IKEA Brings Hydroponic Gardening to Your Kitchen
If you’ve ever dreamed of having a hydroponic garden right in your very own home, IKEA wants to help make that happen. The company might be notorious for its assemble-it-yourself furniture, but now its new indoor gardening kit allows you to grow fresh produce at home without any soil or gardening experience. Your plants should grow with the assistance of adequate light and water alone.
The process is remarkably simple. You place the seeds into absorbent plugs that come with the system. These keep the seeds moist without over-watering them. Once the seeds begin to sprout, you transfer each entire plug into its own individual pot and fill the pot with pumice stones to hold water.

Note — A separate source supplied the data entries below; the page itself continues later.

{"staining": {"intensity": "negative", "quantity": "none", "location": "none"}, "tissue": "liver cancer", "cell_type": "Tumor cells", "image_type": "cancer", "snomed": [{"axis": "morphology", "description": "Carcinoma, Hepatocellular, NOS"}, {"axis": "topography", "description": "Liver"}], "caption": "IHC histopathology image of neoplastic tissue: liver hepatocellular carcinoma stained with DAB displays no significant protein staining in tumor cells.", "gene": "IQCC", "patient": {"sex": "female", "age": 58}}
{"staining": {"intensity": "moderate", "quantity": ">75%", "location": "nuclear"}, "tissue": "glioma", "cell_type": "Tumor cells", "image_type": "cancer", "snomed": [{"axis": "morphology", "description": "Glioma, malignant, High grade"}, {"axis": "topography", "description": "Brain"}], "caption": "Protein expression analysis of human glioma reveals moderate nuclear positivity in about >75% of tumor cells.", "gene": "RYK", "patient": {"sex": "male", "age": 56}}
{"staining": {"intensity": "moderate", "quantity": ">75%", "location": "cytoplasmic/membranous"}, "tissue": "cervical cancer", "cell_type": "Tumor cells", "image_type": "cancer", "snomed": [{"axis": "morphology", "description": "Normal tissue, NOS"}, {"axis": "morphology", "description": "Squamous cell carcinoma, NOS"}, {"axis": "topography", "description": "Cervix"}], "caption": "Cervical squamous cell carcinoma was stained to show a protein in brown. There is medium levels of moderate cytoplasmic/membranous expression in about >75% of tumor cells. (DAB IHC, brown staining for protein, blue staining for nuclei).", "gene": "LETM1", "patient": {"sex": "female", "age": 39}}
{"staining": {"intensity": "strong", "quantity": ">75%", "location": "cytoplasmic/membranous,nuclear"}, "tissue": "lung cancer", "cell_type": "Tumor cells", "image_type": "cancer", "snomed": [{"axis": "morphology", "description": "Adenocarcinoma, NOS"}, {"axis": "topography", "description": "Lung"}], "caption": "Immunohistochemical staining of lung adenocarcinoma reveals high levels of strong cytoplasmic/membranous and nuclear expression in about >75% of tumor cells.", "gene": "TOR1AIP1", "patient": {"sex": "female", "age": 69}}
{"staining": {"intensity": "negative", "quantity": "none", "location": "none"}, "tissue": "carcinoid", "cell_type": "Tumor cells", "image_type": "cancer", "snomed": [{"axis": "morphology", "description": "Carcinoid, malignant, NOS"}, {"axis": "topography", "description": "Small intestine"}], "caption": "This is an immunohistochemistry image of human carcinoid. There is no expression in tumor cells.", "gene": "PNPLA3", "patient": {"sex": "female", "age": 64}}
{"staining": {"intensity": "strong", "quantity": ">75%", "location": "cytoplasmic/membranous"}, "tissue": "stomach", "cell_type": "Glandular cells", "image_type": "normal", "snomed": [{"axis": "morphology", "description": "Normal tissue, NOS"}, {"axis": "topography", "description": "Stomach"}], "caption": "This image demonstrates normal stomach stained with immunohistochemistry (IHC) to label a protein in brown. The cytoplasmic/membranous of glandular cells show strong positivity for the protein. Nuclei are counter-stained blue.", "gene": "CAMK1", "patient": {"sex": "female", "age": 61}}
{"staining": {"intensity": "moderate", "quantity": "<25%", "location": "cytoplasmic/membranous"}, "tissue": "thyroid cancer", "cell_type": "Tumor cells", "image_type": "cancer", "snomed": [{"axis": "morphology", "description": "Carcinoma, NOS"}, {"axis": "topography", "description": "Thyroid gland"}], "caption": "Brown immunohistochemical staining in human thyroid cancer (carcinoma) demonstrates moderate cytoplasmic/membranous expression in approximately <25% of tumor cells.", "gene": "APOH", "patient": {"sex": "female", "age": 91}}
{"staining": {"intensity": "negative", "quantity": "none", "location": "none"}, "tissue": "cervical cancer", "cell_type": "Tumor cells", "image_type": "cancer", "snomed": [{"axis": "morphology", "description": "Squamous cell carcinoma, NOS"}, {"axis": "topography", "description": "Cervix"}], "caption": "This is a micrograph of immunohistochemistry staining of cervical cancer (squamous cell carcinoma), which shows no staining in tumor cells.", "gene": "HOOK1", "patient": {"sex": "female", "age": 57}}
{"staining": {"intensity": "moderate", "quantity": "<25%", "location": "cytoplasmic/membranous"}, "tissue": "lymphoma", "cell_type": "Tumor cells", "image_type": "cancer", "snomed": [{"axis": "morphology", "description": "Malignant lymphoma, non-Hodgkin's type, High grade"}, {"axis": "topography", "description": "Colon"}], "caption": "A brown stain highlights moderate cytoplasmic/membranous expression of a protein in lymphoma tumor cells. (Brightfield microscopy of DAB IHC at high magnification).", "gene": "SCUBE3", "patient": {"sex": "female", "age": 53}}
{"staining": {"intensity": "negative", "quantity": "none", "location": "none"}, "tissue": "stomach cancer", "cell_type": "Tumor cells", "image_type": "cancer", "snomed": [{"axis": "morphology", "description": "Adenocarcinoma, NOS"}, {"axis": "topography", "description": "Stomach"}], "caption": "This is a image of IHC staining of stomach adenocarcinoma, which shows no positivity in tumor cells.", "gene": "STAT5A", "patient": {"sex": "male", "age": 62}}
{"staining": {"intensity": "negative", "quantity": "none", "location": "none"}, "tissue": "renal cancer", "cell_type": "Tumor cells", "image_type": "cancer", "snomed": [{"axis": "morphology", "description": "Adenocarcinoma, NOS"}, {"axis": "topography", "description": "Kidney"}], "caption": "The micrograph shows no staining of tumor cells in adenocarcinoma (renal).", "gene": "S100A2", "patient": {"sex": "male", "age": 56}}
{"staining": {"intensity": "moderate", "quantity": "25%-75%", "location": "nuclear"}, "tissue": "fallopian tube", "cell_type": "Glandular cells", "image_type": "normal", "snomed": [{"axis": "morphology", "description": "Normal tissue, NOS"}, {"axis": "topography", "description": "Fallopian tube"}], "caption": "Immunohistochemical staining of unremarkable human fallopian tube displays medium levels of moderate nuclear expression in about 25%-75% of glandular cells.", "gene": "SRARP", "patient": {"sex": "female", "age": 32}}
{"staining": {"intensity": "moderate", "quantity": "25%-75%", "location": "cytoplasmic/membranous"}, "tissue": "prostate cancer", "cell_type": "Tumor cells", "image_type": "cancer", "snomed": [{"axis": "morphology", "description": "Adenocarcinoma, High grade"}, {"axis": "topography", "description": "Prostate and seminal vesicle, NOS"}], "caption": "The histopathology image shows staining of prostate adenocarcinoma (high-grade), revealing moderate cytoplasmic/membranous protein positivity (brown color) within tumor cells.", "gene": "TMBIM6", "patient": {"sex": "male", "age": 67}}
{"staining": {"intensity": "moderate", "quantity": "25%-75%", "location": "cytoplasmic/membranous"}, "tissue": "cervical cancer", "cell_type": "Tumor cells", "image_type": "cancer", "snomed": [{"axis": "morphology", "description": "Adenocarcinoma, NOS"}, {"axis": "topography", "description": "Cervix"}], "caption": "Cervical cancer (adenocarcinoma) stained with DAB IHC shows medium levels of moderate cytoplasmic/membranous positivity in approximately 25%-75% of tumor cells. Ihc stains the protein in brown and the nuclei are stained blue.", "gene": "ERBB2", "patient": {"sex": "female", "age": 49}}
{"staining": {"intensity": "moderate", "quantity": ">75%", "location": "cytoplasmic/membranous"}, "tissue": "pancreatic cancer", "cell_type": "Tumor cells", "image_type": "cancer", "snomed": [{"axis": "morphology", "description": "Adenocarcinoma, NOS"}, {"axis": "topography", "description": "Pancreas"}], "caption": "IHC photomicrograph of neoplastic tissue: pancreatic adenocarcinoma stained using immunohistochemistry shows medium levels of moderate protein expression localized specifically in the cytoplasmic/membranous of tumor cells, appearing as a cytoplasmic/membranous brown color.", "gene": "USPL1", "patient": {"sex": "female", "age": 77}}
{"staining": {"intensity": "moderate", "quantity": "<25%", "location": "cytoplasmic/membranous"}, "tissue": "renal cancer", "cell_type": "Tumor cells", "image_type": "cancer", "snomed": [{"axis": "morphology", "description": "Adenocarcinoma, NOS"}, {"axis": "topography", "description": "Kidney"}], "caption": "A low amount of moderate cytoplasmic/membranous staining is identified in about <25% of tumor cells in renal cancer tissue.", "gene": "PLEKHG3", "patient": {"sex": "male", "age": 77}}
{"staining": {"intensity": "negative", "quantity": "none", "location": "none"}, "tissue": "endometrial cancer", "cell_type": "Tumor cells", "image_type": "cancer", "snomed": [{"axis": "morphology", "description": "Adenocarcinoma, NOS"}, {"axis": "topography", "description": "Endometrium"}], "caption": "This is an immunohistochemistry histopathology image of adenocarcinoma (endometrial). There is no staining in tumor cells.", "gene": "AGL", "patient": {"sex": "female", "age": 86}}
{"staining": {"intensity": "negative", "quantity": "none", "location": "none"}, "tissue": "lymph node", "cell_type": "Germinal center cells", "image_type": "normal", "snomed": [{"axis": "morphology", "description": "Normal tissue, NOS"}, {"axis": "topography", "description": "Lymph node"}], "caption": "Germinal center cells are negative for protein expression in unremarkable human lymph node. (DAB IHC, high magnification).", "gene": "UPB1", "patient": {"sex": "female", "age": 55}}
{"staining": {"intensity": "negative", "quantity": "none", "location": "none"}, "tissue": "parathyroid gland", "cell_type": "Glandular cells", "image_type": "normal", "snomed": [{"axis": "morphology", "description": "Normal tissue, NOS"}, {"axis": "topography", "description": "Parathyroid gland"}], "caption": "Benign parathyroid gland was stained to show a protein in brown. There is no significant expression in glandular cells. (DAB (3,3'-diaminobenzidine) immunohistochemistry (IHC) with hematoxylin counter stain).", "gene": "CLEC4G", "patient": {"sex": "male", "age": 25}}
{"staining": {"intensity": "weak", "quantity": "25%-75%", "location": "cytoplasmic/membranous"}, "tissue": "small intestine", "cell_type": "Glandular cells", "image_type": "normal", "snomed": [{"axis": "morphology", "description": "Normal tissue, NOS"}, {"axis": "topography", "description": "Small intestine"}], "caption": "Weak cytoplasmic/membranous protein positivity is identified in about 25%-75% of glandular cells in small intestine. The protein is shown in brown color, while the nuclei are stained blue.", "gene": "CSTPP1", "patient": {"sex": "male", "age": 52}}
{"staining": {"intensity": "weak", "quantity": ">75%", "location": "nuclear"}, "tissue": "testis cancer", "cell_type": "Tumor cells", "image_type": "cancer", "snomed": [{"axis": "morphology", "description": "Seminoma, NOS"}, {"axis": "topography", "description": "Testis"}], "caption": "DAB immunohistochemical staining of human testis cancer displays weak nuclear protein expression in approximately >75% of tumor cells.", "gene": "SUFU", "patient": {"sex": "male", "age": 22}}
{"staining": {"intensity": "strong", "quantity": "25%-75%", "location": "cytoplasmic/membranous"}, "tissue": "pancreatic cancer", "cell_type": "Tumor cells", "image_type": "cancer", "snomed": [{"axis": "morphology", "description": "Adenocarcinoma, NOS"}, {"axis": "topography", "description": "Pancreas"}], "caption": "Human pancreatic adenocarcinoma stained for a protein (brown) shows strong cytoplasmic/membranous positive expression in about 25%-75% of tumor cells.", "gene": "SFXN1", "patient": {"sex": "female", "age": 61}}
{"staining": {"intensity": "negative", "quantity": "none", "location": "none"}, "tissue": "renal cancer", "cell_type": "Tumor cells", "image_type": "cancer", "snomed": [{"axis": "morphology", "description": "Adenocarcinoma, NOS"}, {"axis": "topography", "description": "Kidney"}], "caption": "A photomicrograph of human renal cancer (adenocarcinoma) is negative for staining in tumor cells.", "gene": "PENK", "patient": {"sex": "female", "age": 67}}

Next, move the pots to a growing tray, where a solar lamp nourishes the plants year-round – no actual sunlight needed! If you live in a particularly sunny home, you can skip the tray and solar lamp and place the tiny plants on a windowsill.
The growing tray, however, comes with a built-in water sensor, which helps you make sure that your plants get the right amount of water.
The kit is essentially designed so that even people with zero gardening skills can be successful (and so that you don’t need to rely on the outside elements).
The kits also allow you to grow large amounts of produce in a very small space, which makes it an excellent choice for urbanites and people who lack the outdoor space to plant a traditional vegetable garden. Advocates of hydroponic growing will tell you it saves water, too. [2]
IKEA has been working to become a more sustainable company in recent years. In 2012, the company vowed to power all of its stores exclusively with solar energy, and it confirmed this month that it’s working on plans to significantly expand its residential solar into a host of new markets.
In late March, the retail giant told PV Magazine that it was planning to start offering residential solar arrays from its stores and through its website in nine countries during this fiscal year. [3]
IKEA also said last month that it was considering phasing out the use of Styrofoam and replacing it with mycelium, a compostable, and biodegradable substance made from the root structure of mushrooms and agricultural waste, like corn husks and stalks.
Styrofoam, which is made from likely-carcinogenic polystyrene, does not biodegrade. Instead, it breaks down into smaller and smaller pieces until it is mistakenly eaten by marine animals. Mycelium, on the other hand, can be broken apart and placed in gardens, where it will biodegrade completely within a month.
Hydroponic gardening kits are off the beaten path for IKEA, but they’re just a small part of the retailer’s reportedly grander plan to create a greener company and a greener world.